Hey Andre, just to be sure. Could you specify the stack that you used? Also, I think the sum of the partials need to be less than 'rp' duration since there are barriers between each partial segment (@jdakka , correct me if I am wrong).

jdakka commented 6 years ago

@andre-merzky @vivek-bala correct the sum of the task_exec_dur should be less than the rp dur. The stack was:

radical.analytics    : v0.45.2-86-g99480a1@rc-v0.46.3
radical.pilot        : 0.47-v0.46.2-183-g2c92e51@rc-v0.46.3
radical.utils        : 0.47-v0.46-73-gd580ab1@rc-v0.46.3
saga                 : 0.47-v0.46-32-ga2f9ded@HEAD-detached-at-origin-rc-v0.46.3
andre-merzky commented 6 years ago

But the ranges do overlap:

$ ./jumana.py 
rp     :     108.02
execute:     104.11
partial:      34.70 (15296.3 - 15331.0)
partial:      47.43 (15311.3 - 15358.7)
partial:      50.20 (15334.8 - 15385.0)
partial:      38.01 (15362.4 - 15400.4)

script:

#!/usr/bin/env python 

import radical.analytics as ra
import radical.pilot     as rp
import radical.utils     as ru

def get_rp_info(pipeline):

    src      ='null_workload_128_replicas_trial_1/rp.session.two.jdakka.017492.0004'
    session  = ra.Session(stype='radical.pilot', src=src)
    units    = session.filter(etype='unit',  inplace=False)
    pilots   = session.filter(etype='pilot', inplace=False)
    exec_dur = units.duration([rp.AGENT_EXECUTING, rp.AGENT_STAGING_OUTPUT_PENDING])
    rp_dur   = units.duration([rp.UMGR_SCHEDULING_PENDING, rp.DONE])

    partial_dur  = []
    sorted_units = sorted(units.list('uid'))

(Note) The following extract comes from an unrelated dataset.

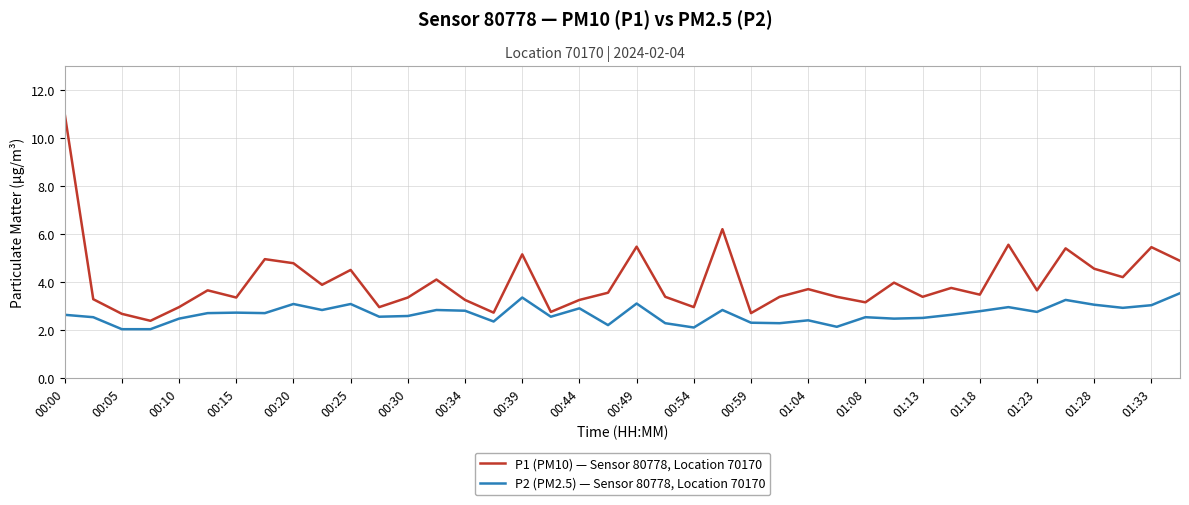

What is the lowest value of the P1 (PM10) — Sensor 80778, Location 70170 series?

2.4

    for x in range(0, pipeline*4, pipeline):
        subset = units.filter(uid=sorted_units[x:x + pipeline], inplace=False)
        part   = subset.duration([rp.AGENT_EXECUTING, 
                                  rp.AGENT_STAGING_OUTPUT_PENDING])
        starts = sorted(subset.timestamps([rp.AGENT_EXECUTING]))
        ends   = sorted(subset.timestamps([rp.AGENT_STAGING_OUTPUT_PENDING]))
        partial_dur.append([part, starts[0], ends[-1]])

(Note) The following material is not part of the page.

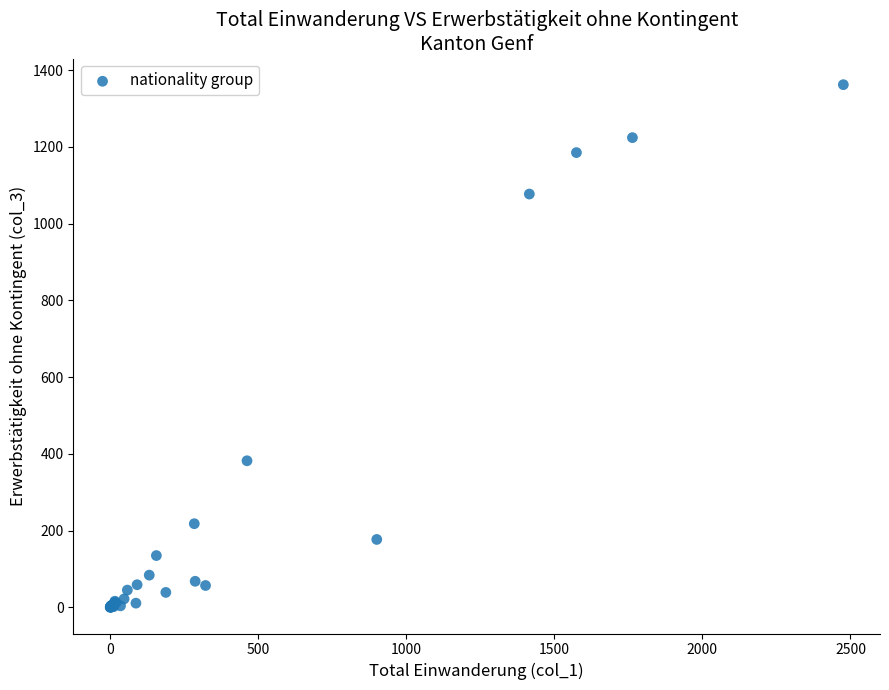

What Y value in the scatter plot is closest to 681?

382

    return rp_dur, partial_dur, exec_dur

rp_dur, partial_dur, exec_dur = get_rp_info(128)

print 'rp     : %10.2f' % rp_dur
print 'execute: %10.2f' % exec_dur
for part, start, end in partial_dur:
    print 'partial: %10.2f (%5.1f - %5.1f)' % (part, start, end)

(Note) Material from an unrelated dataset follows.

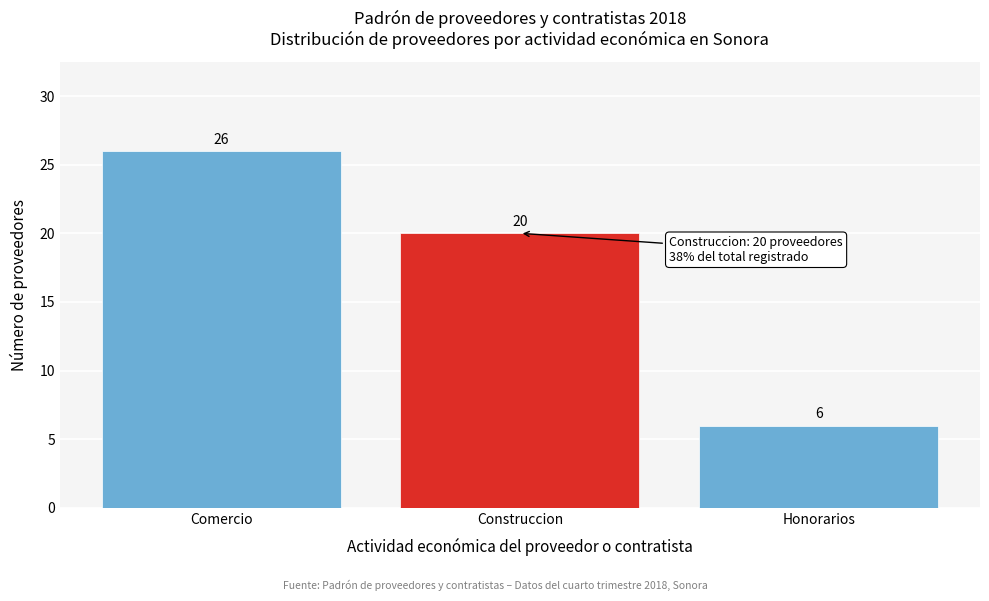

Reading right to left, list all the values displayed in this chart.

6	20	26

So either the unit selection in the for loop does not correctly distinguish pipelines, or your do pipelines overlap - I can't judge which one it is. Or timestamps are off of course - do you see any indication for that to be the case?

vivek-bala commented 6 years ago
# Generate pipelines

    for replica in range(replicas):
        for ld in lambdas:
            p = Pipeline()

            for step in workflow:
                s, t = Stage(), NamdTask(name=step, cores=cores_per_pipeline)
               # t.arguments = ['replica_{}/lambda_{}/{}.conf'.format(replica, ld, step), '&>', 'replica_{}/lambda_{}/{}.log'.format(replica, ld, step)]
        s.add_tasks(t)
                p.add_stages(s)

            pipelines.add(p)

It is indeed an ensemble of pipelines. It makes sense that the timings overlap. Jumana, do you agree? I hope I'm looking at the correct script (null_workload_128_replicas_trial_1.zip/ties_barrier_gpuStack.py).

jdakka commented 6 years ago

Yes this is a PoE, that makes more sense, I thought profiles would distinguish between the two patterns. No problem, I'll fix it. Thanks both for looking into this!

vivek-bala commented 6 years ago

Its EoP, not PoE :) The profiles are distinguishing the patterns. In EoP, the durations will overlap and the sum will be more than the total runtime. Whereas, in PoE the durations will not overlap and their sum will be less than the runtime.

Thanks Andre.

jdakka commented 6 years ago

@vivek-bala sorry you're right, I switched it after to PoE and that registered to me as the default.